MexicoWorld <- subset(MexicoWorld, select = c(name, woeid.x))
colnames(MexicoWorld) <- c("Name-Mexico", "woeid")
kable(MexicoWorld)

Name-Mexico	woeid
#YLoQueMásDuele	23424900
#BrazilGP	23424900
Packers	23424900
#Broncos	23424900

The country with the lowest amount of shared topics was Japan. There were zero topics trending in Japan that were also trending worldwide. There is no table , so I didn’t bother trying to show the results in this report.

USAWorld <- subset(USAWorld, select = c(name, woeid.x))
colnames(USAWorld) <- c("Name-USA", "woeid")
kable(USAWorld)

Name-USA	woeid
#DALvsPIT	23424977
Steve Bannon	23424977
#TheChase	23424977
#FlyEaglesFly	23424977
Packers	23424977
#WorldKindnessDay	23424977
#MIAvsSD	23424977
#HTTR	23424977
#BeforeSmartPhones	23424977
#AnimalRestaurantSmash	23424977
#WeWantEyewitnessSeason2	23424977

UKWorld <- subset(UKWorld, select = c(name, woeid.x))
colnames(UKWorld) <- c("Name-UK", "woeid")
kable(UKWorld)

Name-UK	woeid
#ImACeleb	23424975
#planetearth2	23424975
#XFactor	23424975
Steve Bannon	23424975
#DALvsPIT	23424975
#AnimalRestaurantSmash	23424975
#BeforeSmartPhones	23424975

What I found most interesting about this analysis is that whether a country had a high number of trending stories that were also trending worldwide had nothing to do with the size or development of the country. For instance, when only looking at Japan, they had a high number of countrywide trending topics, however none of them were also trending worldwide. Likewise Russia continually had a very small amount of countrywide trending topics that were also trending worldwide.

My initial thought was that all of the “developed” countries would have a high number of countrywide trends that were shared with the worldwide trends. This hypothesis ended up not being true.

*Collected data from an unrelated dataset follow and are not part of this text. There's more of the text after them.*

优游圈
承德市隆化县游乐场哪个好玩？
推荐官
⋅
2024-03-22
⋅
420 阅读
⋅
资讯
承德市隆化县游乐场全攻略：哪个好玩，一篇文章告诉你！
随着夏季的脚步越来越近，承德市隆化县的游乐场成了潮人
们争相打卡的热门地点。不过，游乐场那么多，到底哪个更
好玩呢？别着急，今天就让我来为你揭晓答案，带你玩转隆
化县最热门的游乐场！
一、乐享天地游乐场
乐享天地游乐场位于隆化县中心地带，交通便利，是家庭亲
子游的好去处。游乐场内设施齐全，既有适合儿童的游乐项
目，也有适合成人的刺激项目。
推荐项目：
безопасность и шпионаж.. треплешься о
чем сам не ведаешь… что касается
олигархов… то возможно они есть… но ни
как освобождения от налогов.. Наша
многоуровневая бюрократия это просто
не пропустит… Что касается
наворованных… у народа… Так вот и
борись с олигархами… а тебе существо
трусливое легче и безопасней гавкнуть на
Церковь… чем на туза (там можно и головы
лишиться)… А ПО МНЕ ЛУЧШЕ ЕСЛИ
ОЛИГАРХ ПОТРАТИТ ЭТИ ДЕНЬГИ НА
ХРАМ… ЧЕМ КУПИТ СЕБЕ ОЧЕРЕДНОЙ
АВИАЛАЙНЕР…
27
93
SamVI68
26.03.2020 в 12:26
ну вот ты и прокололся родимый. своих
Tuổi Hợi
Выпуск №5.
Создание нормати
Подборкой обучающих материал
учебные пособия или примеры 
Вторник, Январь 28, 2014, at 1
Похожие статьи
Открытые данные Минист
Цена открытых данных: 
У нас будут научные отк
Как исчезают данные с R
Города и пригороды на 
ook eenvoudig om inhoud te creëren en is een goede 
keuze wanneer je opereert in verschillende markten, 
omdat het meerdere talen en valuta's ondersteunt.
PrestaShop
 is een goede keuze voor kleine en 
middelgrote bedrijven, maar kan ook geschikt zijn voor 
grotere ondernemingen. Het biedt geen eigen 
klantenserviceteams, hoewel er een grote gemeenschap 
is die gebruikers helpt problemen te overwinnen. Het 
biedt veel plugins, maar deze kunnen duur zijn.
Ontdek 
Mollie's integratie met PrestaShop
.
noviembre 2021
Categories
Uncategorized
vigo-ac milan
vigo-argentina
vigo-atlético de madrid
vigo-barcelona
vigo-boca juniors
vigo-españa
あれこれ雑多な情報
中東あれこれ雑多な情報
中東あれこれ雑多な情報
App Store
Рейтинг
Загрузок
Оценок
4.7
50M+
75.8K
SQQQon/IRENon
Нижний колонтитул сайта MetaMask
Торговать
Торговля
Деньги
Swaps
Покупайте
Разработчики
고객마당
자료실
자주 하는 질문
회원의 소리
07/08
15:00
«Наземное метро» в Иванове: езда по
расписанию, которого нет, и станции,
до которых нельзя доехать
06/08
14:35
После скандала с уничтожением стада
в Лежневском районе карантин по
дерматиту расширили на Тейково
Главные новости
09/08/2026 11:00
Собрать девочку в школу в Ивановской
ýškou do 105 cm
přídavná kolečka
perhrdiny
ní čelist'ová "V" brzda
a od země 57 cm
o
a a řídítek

There are a million and one reasons as to why the data shows what it does. The possible factors that might influence the results of this analysis include at least the following: time the data was pulled from Twitter, media restrictions in a particular country, access to news outlets and technology, affects of globalization on the country.

Also it is worth noting that the results of the getTrends function continually brought in news results for trending topics, as they constantly change with so many users on Twitter. My analysis was based on the average results I saw over the course of preparing the analysis.

In order to present a reasonable hypothesis on the reasons for the results of this analysis, you would need many other data sources. I simply thought it would be interesting (or cool) to look into it a little bit.